Многие считают, что за Россию выбор сделали природа и история. Нужно все время защищаться и нападать, нужно быть ресурсом для государства. В России этот взгляд на вещи особенно трудно игнорировать. Он каждый день навязывается людям через образы сражений и конфликтов — международных и внутренних.

Если все время живешь в этой обстановке, то невольно приходишь к выводу, что все нажитое и в политике, и в жизни есть одновременно у кого-то отнятое. Человеку приходится вступать в борьбу за пространство в метро и автобусе, на дороге и на стоянке, в школе и университете, за участок земли, за выгодный контракт. А даже если благо или место есть, то у индивидуального человека может не хватить на него денег. У государства, занятого борьбой за пространство и ресурсы, на индивидуального человека может не хватить бюджета.

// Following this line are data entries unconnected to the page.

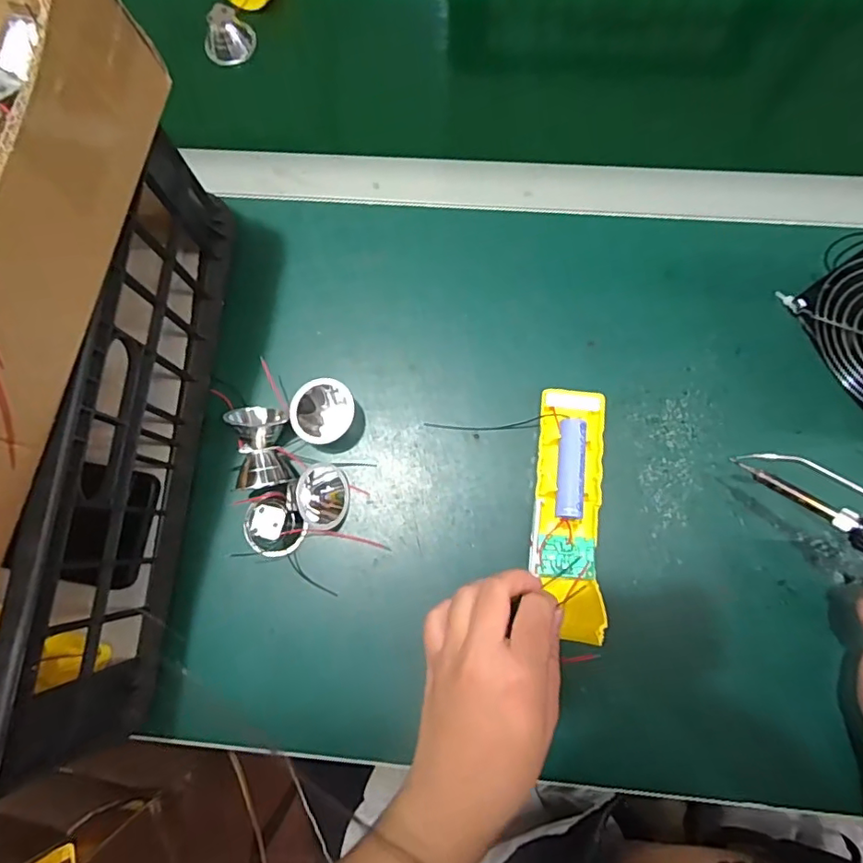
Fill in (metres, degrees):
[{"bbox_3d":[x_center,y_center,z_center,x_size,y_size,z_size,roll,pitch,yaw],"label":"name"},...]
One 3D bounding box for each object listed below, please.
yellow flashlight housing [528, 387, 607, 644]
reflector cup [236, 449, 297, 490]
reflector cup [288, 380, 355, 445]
[{"bbox_3d":[0.090,0.049,0.356,0.047,0.017,0.162,3,73,1],"label":"yellow flashlight housing"},{"bbox_3d":[-0.112,0.028,0.377,0.034,0.033,0.025,-16,77,-1],"label":"reflector cup"},{"bbox_3d":[-0.075,-0.015,0.382,0.045,0.025,0.043,-13,101,4],"label":"reflector cup"}]

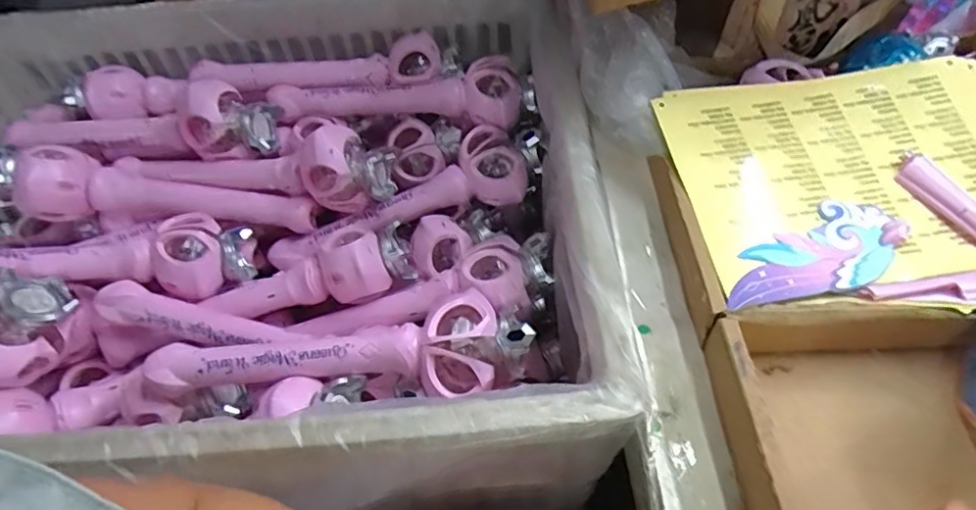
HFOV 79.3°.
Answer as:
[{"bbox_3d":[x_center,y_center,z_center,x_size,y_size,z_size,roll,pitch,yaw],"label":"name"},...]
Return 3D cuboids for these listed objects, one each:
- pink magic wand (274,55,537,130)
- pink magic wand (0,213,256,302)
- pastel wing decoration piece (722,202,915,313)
[{"bbox_3d":[-0.111,-0.202,0.774,0.334,0.057,0.089,-3,52,2],"label":"pink magic wand"},{"bbox_3d":[-0.447,0.014,0.642,0.356,0.076,0.085,-4,51,-17],"label":"pink magic wand"},{"bbox_3d":[0.259,0.004,0.464,0.165,0.008,0.068,-28,55,-16],"label":"pastel wing decoration piece"}]

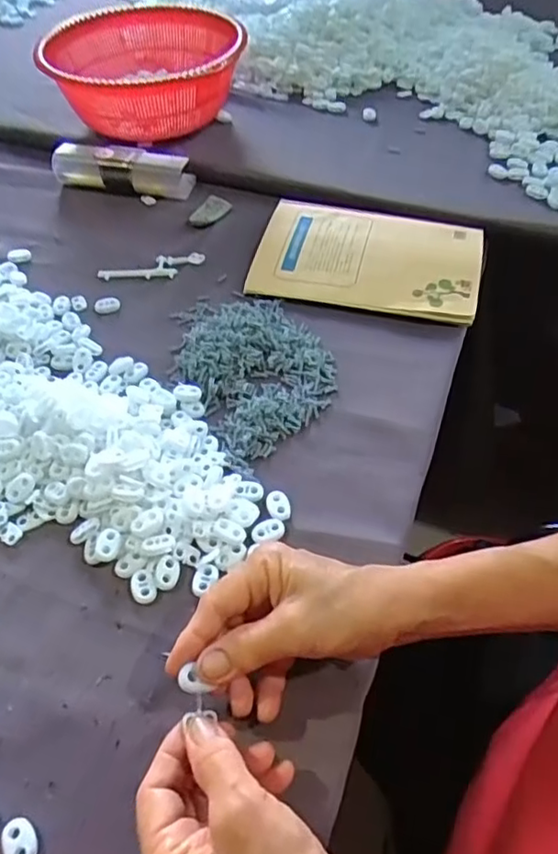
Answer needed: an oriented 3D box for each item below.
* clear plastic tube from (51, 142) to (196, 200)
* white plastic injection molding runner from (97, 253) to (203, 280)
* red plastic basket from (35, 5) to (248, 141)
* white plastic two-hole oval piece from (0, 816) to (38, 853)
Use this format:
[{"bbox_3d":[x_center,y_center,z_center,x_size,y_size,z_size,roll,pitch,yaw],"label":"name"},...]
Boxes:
[{"bbox_3d":[-0.175,-0.287,0.675,0.166,0.037,0.034,11,52,11],"label":"clear plastic tube"},{"bbox_3d":[-0.124,-0.156,0.589,0.102,0.008,0.027,-5,50,-1],"label":"white plastic injection molding runner"},{"bbox_3d":[-0.155,-0.425,0.736,0.218,0.098,0.278,-8,51,-4],"label":"red plastic basket"},{"bbox_3d":[-0.129,0.207,0.302,0.015,0.004,0.023,-30,55,-20],"label":"white plastic two-hole oval piece"}]

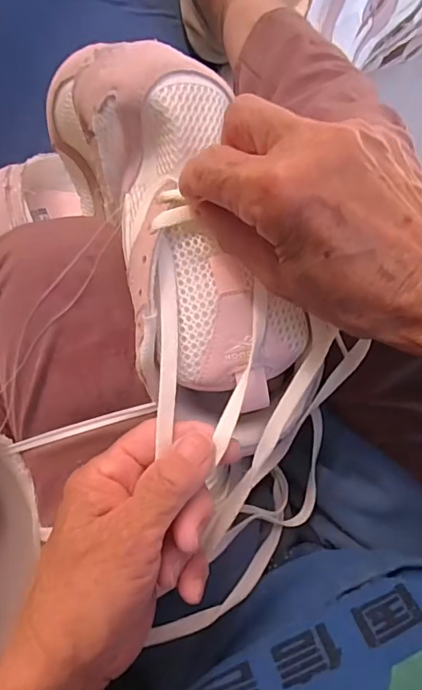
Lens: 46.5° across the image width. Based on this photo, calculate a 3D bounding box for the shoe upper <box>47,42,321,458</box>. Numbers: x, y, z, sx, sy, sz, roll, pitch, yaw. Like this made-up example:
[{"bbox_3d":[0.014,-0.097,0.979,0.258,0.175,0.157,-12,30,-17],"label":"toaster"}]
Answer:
[{"bbox_3d":[-0.012,-0.050,0.257,0.090,0.056,0.213,-23,88,3],"label":"shoe upper"}]

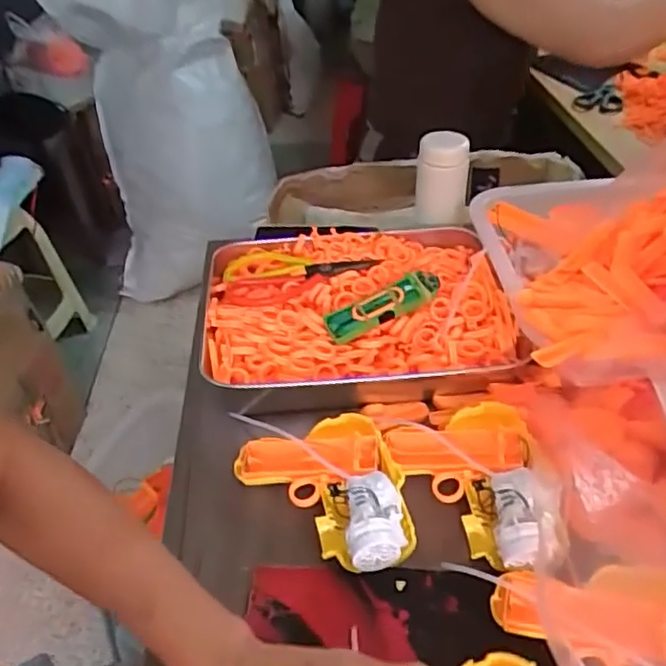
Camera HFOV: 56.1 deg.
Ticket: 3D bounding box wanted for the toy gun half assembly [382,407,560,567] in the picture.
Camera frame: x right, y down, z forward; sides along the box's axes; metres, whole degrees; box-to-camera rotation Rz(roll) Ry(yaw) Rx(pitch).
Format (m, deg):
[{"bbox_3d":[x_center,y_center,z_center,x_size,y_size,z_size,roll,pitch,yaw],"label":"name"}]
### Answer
[{"bbox_3d":[0.106,0.108,0.469,0.102,0.032,0.151,-7,39,-4],"label":"toy gun half assembly"}]

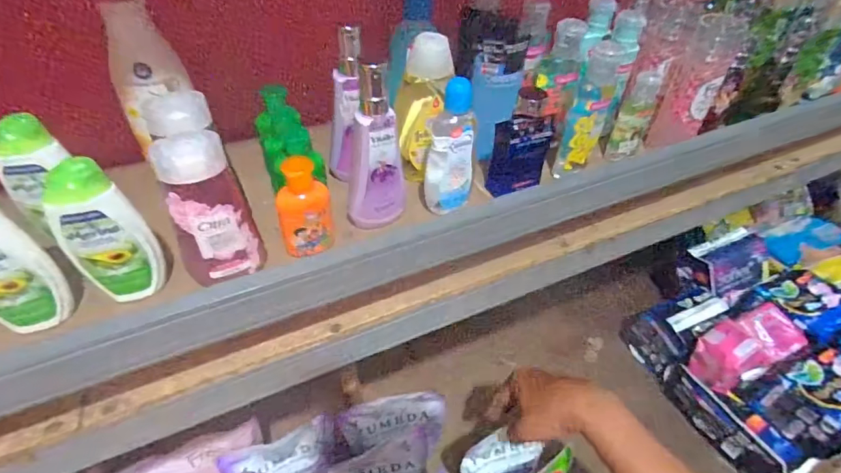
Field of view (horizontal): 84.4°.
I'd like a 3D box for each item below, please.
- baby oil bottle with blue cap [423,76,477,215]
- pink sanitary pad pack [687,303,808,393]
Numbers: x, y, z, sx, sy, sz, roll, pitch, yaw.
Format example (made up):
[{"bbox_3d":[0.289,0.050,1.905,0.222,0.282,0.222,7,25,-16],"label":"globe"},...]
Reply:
[{"bbox_3d":[0.027,-0.075,0.412,0.039,0.122,0.026,-33,51,-32],"label":"baby oil bottle with blue cap"},{"bbox_3d":[0.489,0.165,0.699,0.156,0.064,0.077,-16,44,-18],"label":"pink sanitary pad pack"}]

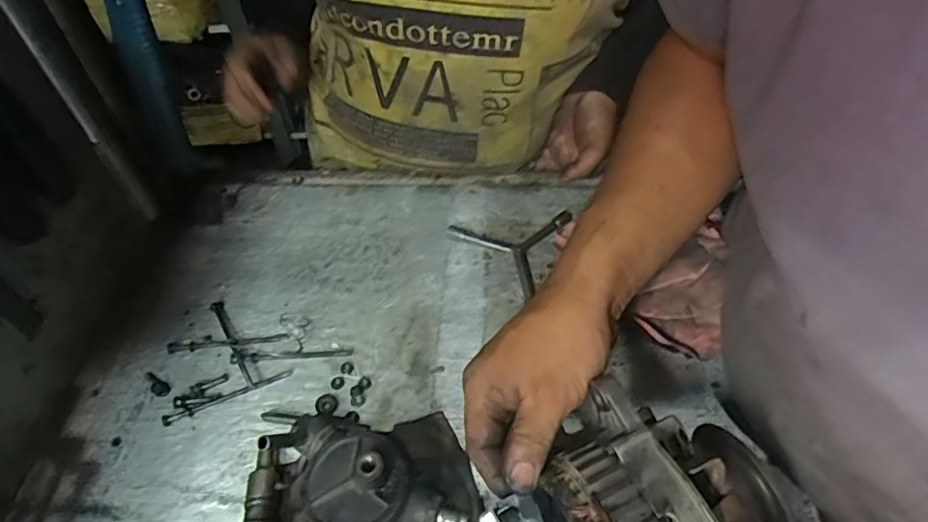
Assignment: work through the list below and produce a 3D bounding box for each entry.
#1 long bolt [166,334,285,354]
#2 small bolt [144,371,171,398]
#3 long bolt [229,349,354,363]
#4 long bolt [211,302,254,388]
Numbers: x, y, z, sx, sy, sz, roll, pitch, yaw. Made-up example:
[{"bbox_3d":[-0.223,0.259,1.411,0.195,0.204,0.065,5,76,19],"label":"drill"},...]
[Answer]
[{"bbox_3d":[-0.203,0.070,0.482,0.100,0.006,0.011,-5,53,-1],"label":"long bolt"},{"bbox_3d":[-0.255,0.101,0.464,0.028,0.007,0.013,38,63,26],"label":"small bolt"},{"bbox_3d":[-0.146,0.079,0.474,0.101,0.007,0.008,-4,53,-1],"label":"long bolt"},{"bbox_3d":[-0.199,0.069,0.478,0.010,0.007,0.095,-26,57,-16],"label":"long bolt"}]

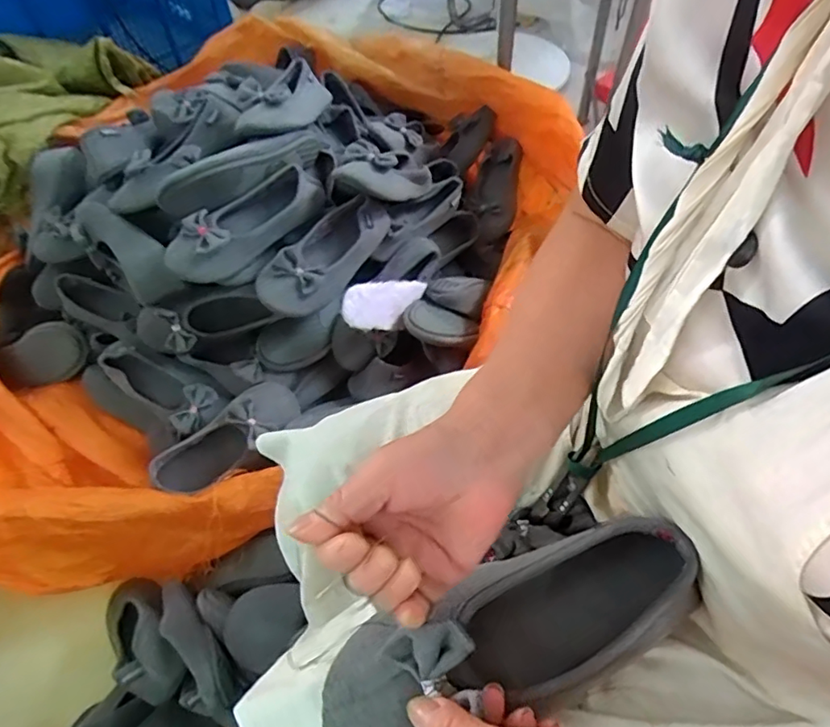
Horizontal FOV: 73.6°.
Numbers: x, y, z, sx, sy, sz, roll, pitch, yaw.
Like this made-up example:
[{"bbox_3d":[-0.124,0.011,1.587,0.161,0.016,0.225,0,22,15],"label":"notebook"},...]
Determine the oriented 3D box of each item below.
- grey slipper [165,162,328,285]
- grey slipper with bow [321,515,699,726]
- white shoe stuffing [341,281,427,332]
[{"bbox_3d":[-0.230,-0.206,0.784,0.257,0.050,0.080,-37,62,-21],"label":"grey slipper"},{"bbox_3d":[0.058,0.149,0.311,0.221,0.058,0.076,-18,56,-16],"label":"grey slipper with bow"},{"bbox_3d":[-0.043,-0.085,0.811,0.152,0.071,0.010,-7,25,-45],"label":"white shoe stuffing"}]

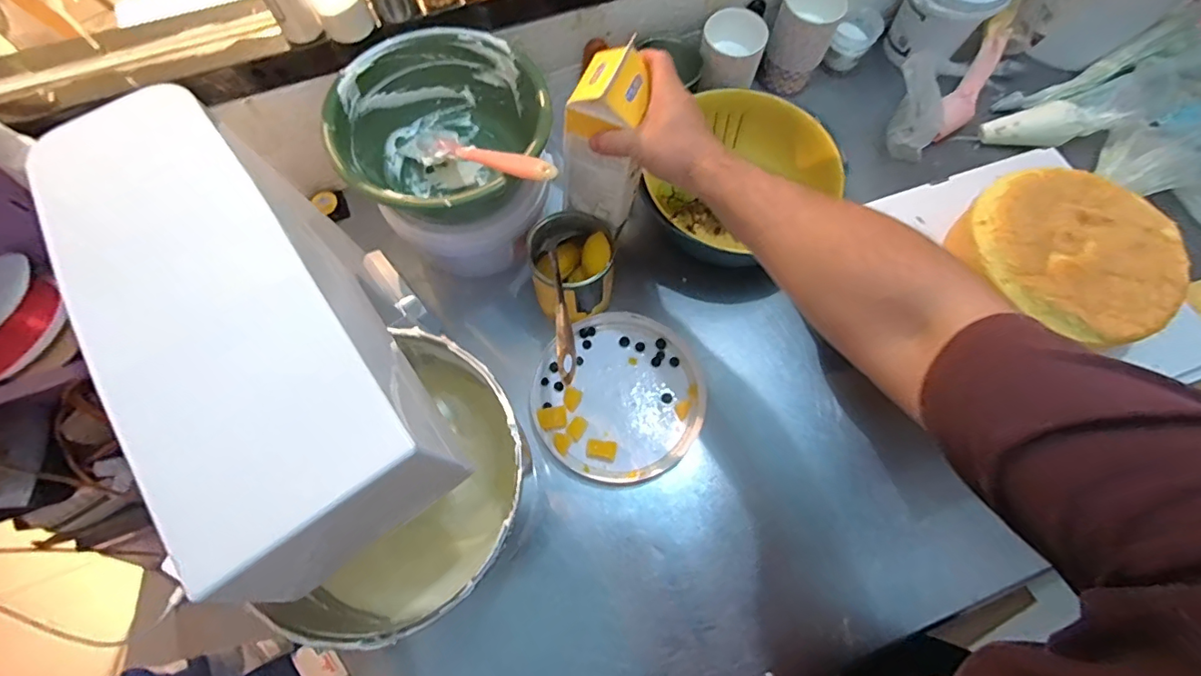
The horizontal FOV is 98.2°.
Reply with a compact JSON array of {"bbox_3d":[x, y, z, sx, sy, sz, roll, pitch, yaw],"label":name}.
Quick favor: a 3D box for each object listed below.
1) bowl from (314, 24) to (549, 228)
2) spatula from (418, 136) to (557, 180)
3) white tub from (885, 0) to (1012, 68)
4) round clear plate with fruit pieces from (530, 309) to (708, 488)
[{"bbox_3d":[-0.169,-0.218,0.580,0.218,0.098,0.219,0,69,-1],"label":"bowl"},{"bbox_3d":[-0.128,-0.187,0.544,0.242,0.016,0.045,26,68,40],"label":"spatula"},{"bbox_3d":[0.526,-0.503,0.792,0.129,0.121,0.124,0,69,-1],"label":"white tub"},{"bbox_3d":[0.024,0.068,0.635,0.206,0.014,0.198,0,69,-1],"label":"round clear plate with fruit pieces"}]

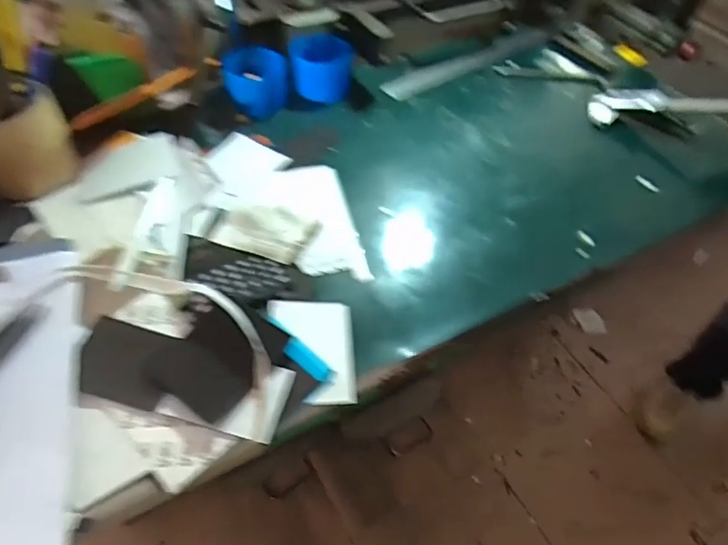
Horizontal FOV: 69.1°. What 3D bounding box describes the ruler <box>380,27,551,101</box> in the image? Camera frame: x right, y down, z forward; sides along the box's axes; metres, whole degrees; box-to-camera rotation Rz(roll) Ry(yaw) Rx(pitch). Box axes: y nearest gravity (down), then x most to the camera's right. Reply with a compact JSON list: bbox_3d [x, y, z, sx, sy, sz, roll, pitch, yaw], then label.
[{"bbox_3d":[0.152,-0.287,0.714,0.303,0.009,0.040,-30,56,-26],"label":"ruler"}]

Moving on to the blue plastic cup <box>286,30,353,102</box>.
[{"bbox_3d":[-0.051,-0.247,0.637,0.074,0.043,0.076,2,51,-2],"label":"blue plastic cup"}]

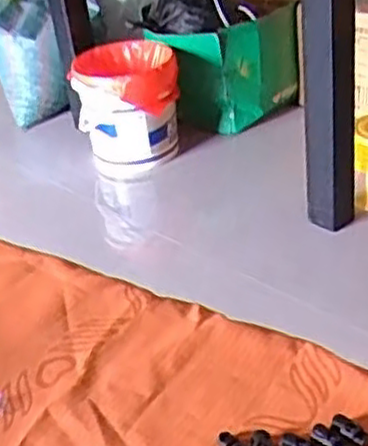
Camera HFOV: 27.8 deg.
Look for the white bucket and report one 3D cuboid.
[{"bbox_3d":[-0.137,-0.283,1.888,0.246,0.294,0.246,-8,32,0],"label":"white bucket"}]

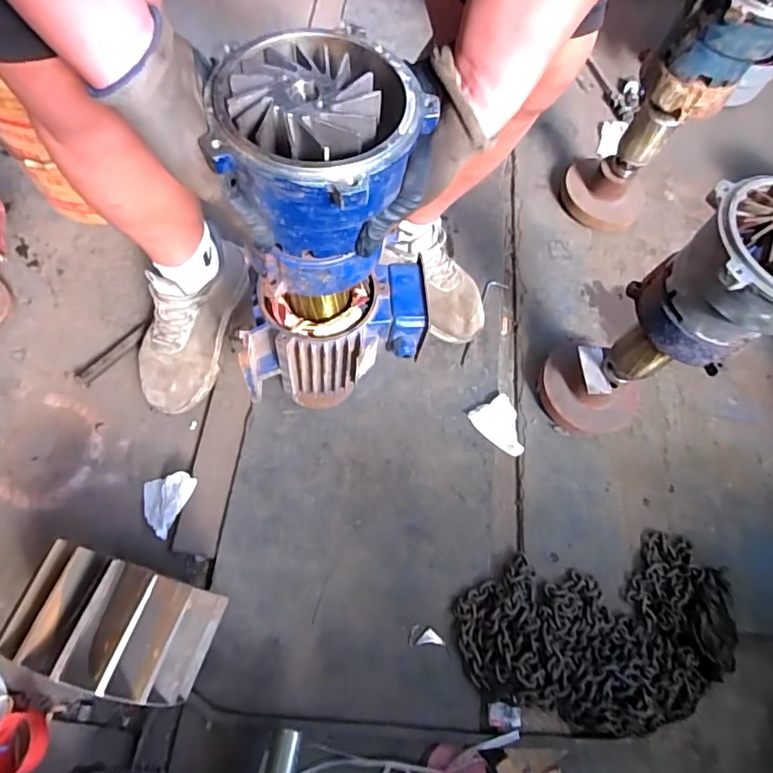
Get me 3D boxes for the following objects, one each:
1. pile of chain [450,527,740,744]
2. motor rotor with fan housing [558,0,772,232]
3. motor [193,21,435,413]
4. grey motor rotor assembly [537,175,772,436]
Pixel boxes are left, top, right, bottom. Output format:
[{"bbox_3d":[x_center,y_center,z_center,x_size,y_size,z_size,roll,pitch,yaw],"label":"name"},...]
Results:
[{"bbox_3d":[0.300,0.347,0.738,0.405,0.044,0.240,-8,67,-7],"label":"pile of chain"},{"bbox_3d":[0.461,-0.455,0.889,0.193,0.413,0.183,31,68,10],"label":"motor rotor with fan housing"},{"bbox_3d":[-0.059,-0.122,0.560,0.209,0.385,0.156,-22,66,-13],"label":"motor"},{"bbox_3d":[0.367,-0.060,0.707,0.188,0.424,0.190,-25,70,-13],"label":"grey motor rotor assembly"}]

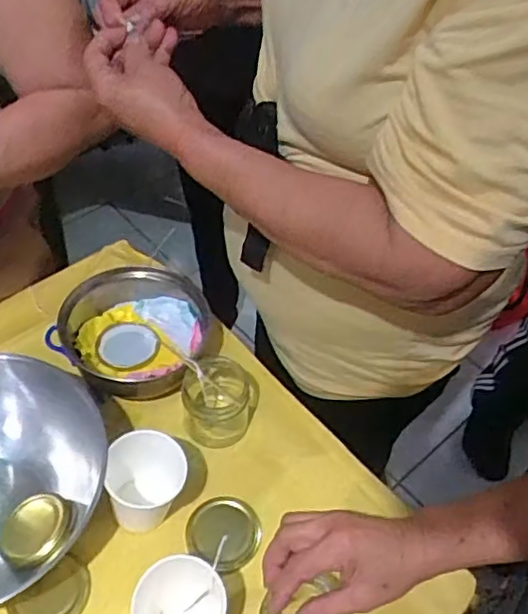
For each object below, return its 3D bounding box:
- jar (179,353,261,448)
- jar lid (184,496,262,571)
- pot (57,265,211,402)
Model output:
[{"bbox_3d":[-0.045,0.096,0.655,0.075,0.078,0.071,0,51,0],"label":"jar"},{"bbox_3d":[-0.038,0.211,0.603,0.067,0.016,0.067,0,51,0],"label":"jar lid"},{"bbox_3d":[-0.137,0.031,0.691,0.157,0.076,0.140,-13,52,-11],"label":"pot"}]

Ответы на сказанное выше существуют разные. Один из них — не политический, а экзистенциальный. Не перемещаясь (и перемещаясь) из страны в страну, человек может выбирать, в каком мире жить: в таком, где добиться успеха можно, лишь отняв ценности у другого, или в таком, где ценности возможно создавать, ни у кого их не отнимая. Вы можете выбирать, превратиться ли вам в ограниченный ресурс для кого-то другого, для государства, его «могущества» и его войны или быть тем, кем каждый по-настоящему и является — возобновляемым источником жизни.